**AIM**
Turn the lines of all the records into a single numbered list. Skip blank lines and leave the pictures out.

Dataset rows
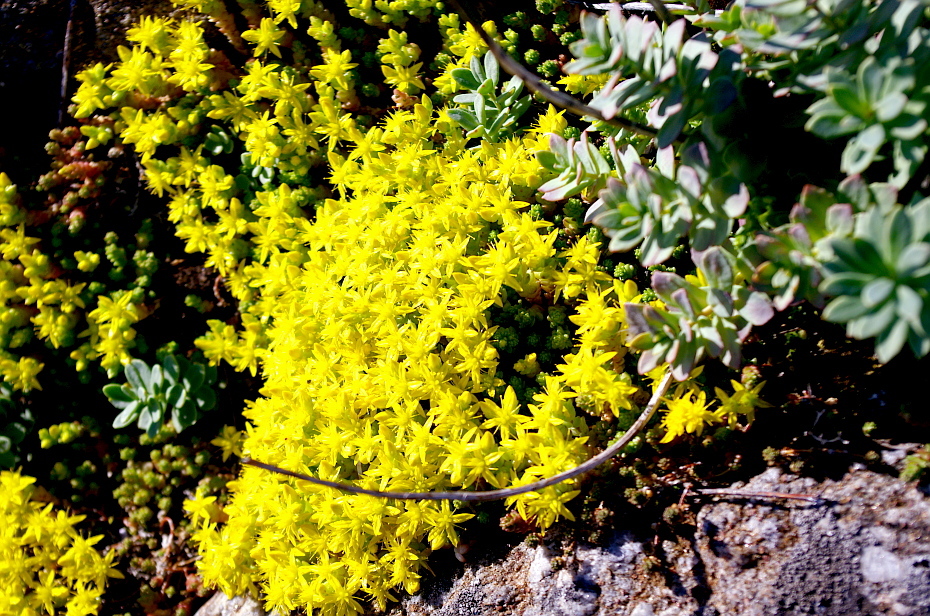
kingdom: Plantae
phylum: Tracheophyta
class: Magnoliopsida
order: Saxifragales
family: Crassulaceae
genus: Sedum
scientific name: Sedum acre
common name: Biting stonecrop
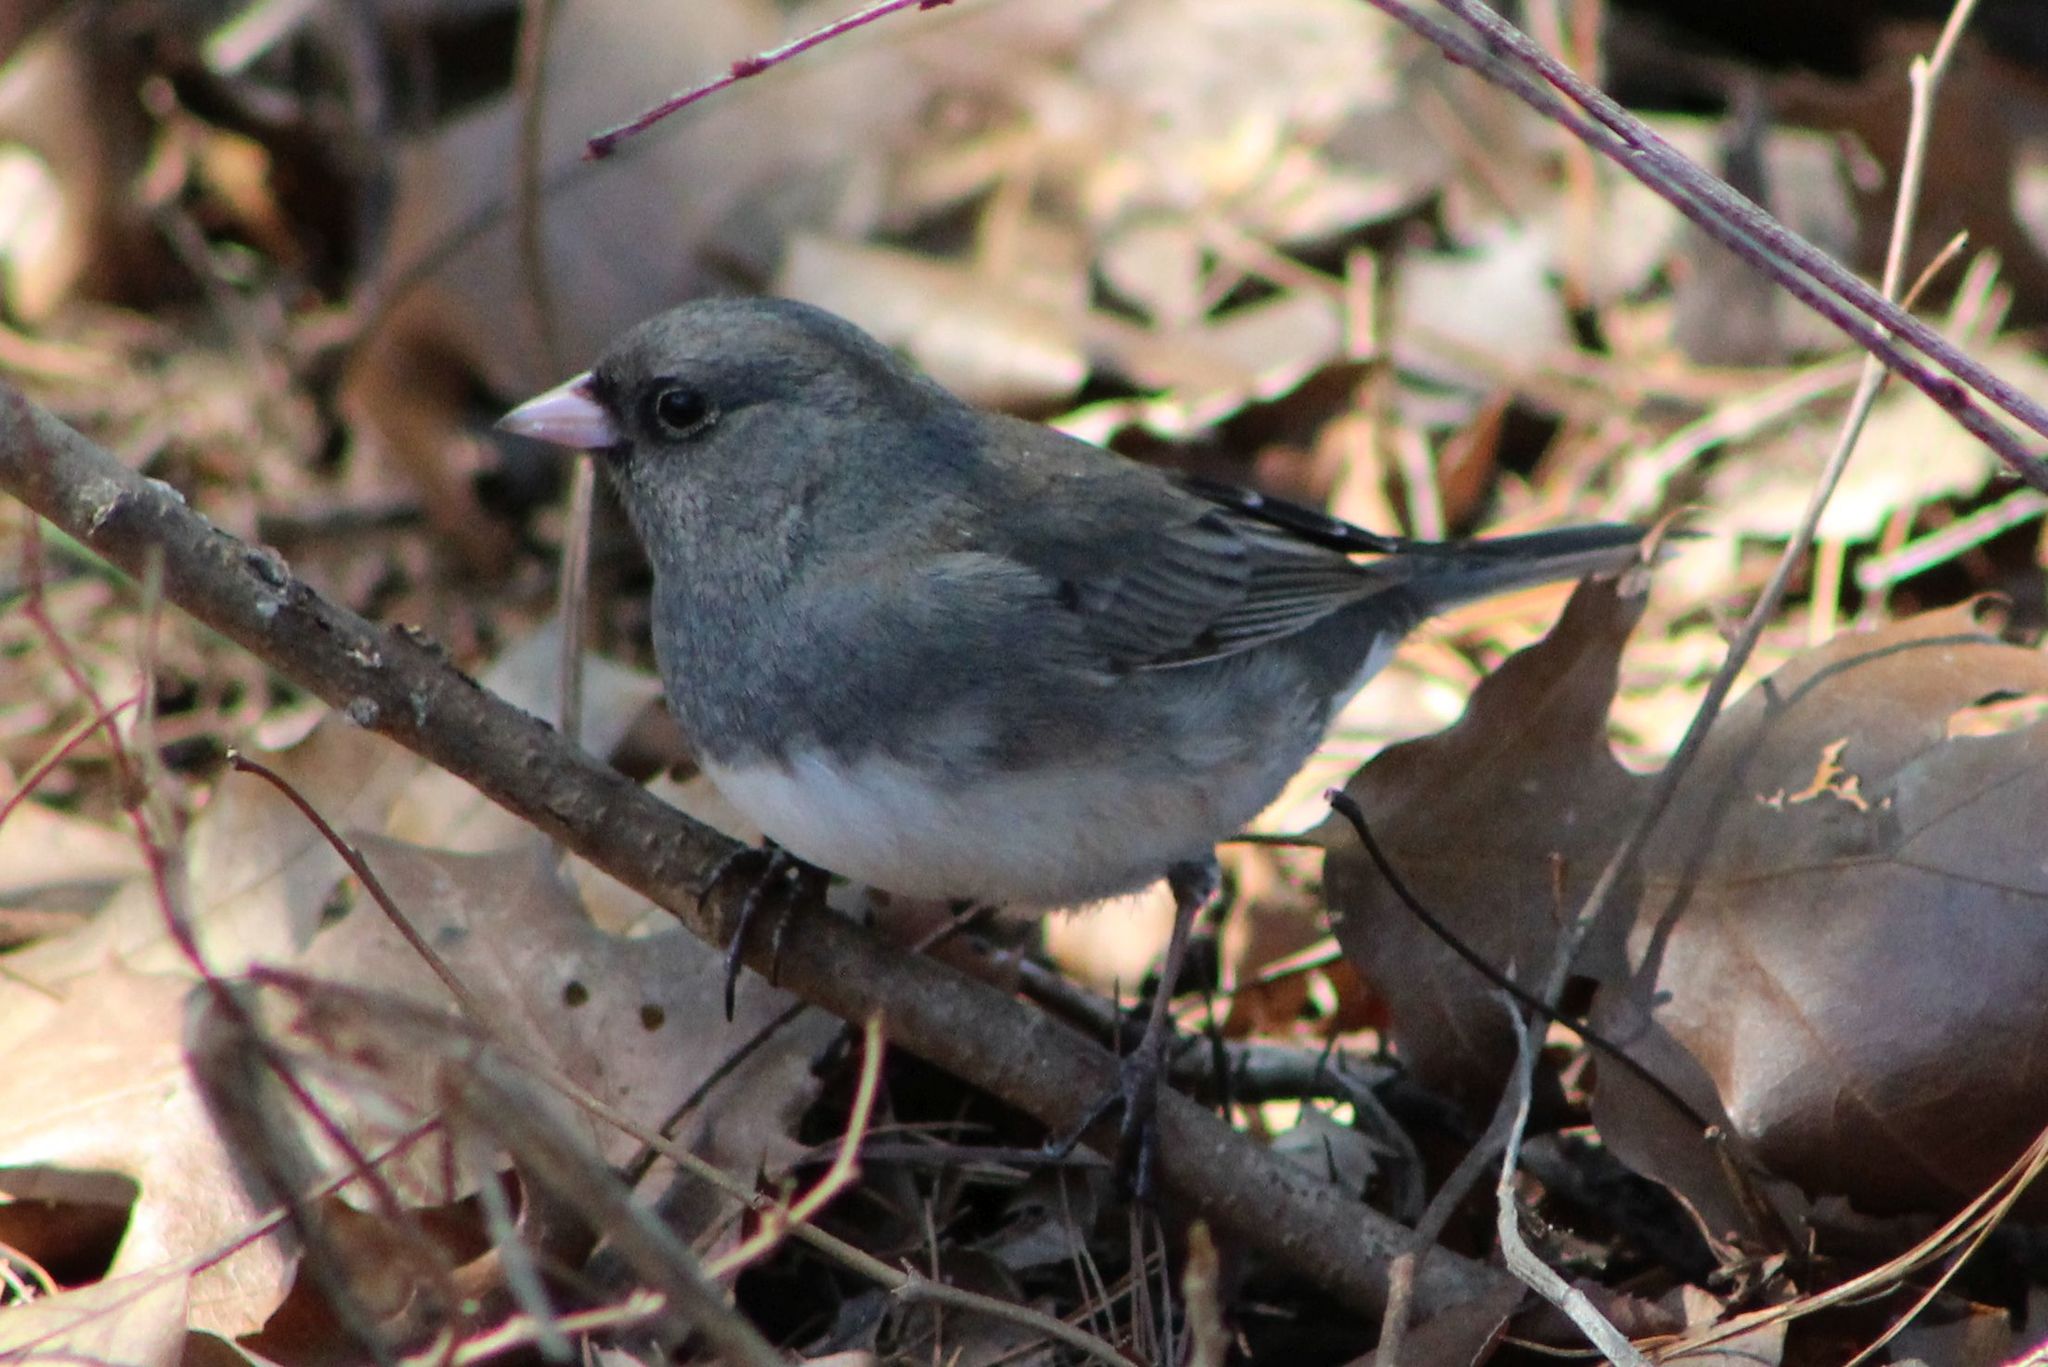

**ANSWER IN FULL**
1. kingdom: Plantae
2. phylum: Tracheophyta
3. class: Magnoliopsida
4. order: Saxifragales
5. family: Crassulaceae
6. genus: Sedum
7. scientific name: Sedum acre
8. common name: Biting stonecrop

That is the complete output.